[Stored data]
··········
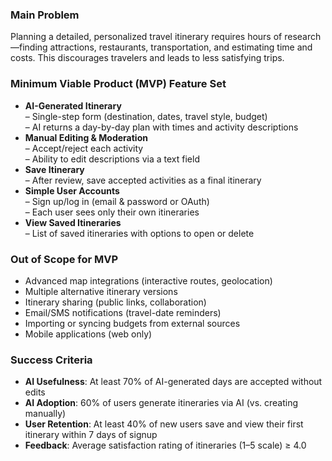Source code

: ### Main Problem
Planning a detailed, personalized travel itinerary requires hours of research—finding attractions, restaurants, transportation, and estimating time and costs. This discourages travelers and leads to less satisfying trips.

### Minimum Viable Product (MVP) Feature Set
- **AI-Generated Itinerary**  
  – Single-step form (destination, dates, travel style, budget)  
  – AI returns a day-by-day plan with times and activity descriptions  
- **Manual Editing & Moderation**  
  – Accept/reject each activity  
  – Ability to edit descriptions via a text field  
- **Save Itinerary**  
  – After review, save accepted activities as a final itinerary  
- **Simple User Accounts**  
  – Sign up/log in (email & password or OAuth)  
  – Each user sees only their own itineraries  
- **View Saved Itineraries**  
  – List of saved itineraries with options to open or delete  

### Out of Scope for MVP
- Advanced map integrations (interactive routes, geolocation)  
- Multiple alternative itinerary versions  
- Itinerary sharing (public links, collaboration)  
- Email/SMS notifications (travel-date reminders)  
- Importing or syncing budgets from external sources  
- Mobile applications (web only)

### Success Criteria
- **AI Usefulness**: At least 70% of AI-generated days are accepted without edits  
- **AI Adoption**: 60% of users generate itineraries via AI (vs. creating manually)  
- **User Retention**: At least 40% of new users save and view their first itinerary within 7 days of signup  
- **Feedback**: Average satisfaction rating of itineraries (1–5 scale) ≥ 4.0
··········
What the task asks: Rewrite the listing above as a JSON list of strings with one string per line, skipping blank lines. Leave the picture out of the answer.

Response area:
[
  "Source code",
  ": ### Main Problem",
  "Planning a detailed, personalized travel itinerary requires hours of research—finding attractions, restaurants, transportation, and estimating time and costs. This discourages travelers and leads to less satisfying trips.",
  "### Minimum Viable Product (MVP) Feature Set",
  "- **AI-Generated Itinerary**  ",
  "  – Single-step form (destination, dates, travel style, budget)  ",
  "  – AI returns a day-by-day plan with times and activity descriptions  ",
  "- **Manual Editing & Moderation**  ",
  "  – Accept/reject each activity  ",
  "  – Ability to edit descriptions via a text field  ",
  "- **Save Itinerary**  ",
  "  – After review, save accepted activities as a final itinerary  ",
  "- **Simple User Accounts**  ",
  "  – Sign up/log in (email & password or OAuth)  ",
  "  – Each user sees only their own itineraries  ",
  "- **View Saved Itineraries**  ",
  "  – List of saved itineraries with options to open or delete  ",
  "### Out of Scope for MVP",
  "- Advanced map integrations (interactive routes, geolocation)  ",
  "- Multiple alternative itinerary versions  ",
  "- Itinerary sharing (public links, collaboration)  ",
  "- Email/SMS notifications (travel-date reminders)  ",
  "- Importing or syncing budgets from external sources  ",
  "- Mobile applications (web only)",
  "### Success Criteria",
  "- **AI Usefulness**: At least 70% of AI-generated days are accepted without edits  ",
  "- **AI Adoption**: 60% of users generate itineraries via AI (vs. creating manually)  ",
  "- **User Retention**: At least 40% of new users save and view their first itinerary within 7 days of signup  ",
  "- **Feedback**: Average satisfaction rating of itineraries (1–5 scale) ≥ 4.0"
]